Tevens moet u ermee rekening houden dat het complement niet altijd 3/4de van het forfait kan bedragen of dat het aanzienlijk groter moet zijn:
- het complement voor een individuele werknemer mag nooit tot gevolg hebben dat de werknemer tijdens de arbeidsduurvermindering meer brutoloon heeft dan voordien. In dat geval moet het complement beperkt worden tot het verschil.
- tijdens de arbeidsduurvermindering blijven de regels inzake minimumloon gelden. Het is dus mogelijk dat voor bepaalde werknemers een grotere looncompensatie voorzien moet worden om het minimumloon te bereiken.
Werknemers die in dienst komen na de invoering van de arbeidsduurvermindering hebben eveneens recht op deze vermindering als ze tot een categorie behoren die daarvoor in aanmerking komt. De feitelijke situatie waarop de tewerkstellingslijn betrekking heeft is bepalend of de werknemer tot de rechtopenende groep behoort of niet.

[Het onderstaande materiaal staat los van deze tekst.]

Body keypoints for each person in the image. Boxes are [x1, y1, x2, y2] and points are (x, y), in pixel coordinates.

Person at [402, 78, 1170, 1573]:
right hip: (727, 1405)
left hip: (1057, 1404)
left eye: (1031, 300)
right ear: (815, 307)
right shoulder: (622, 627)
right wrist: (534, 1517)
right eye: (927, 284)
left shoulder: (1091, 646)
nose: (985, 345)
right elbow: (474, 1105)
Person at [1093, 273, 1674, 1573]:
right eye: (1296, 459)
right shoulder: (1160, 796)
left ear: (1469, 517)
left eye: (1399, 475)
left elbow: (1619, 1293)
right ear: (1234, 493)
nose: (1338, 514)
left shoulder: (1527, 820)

De vermindering loopt parallel met de tijdelijke crisismaatregel en kan worden ingeroepen tijdens de periode van effectieve vermindering van de arbeidsduur. In eerste instantie was deze maatregel geldig tot het einde van 2009, maar is nu verlengd tot en met het 2de kwartaal 2010.
De toekenning van de vermindering is voorlopig. Zij wordt definitief indien vaststaat dat de werkgever alle voorwaarden voor de toekenning vervult.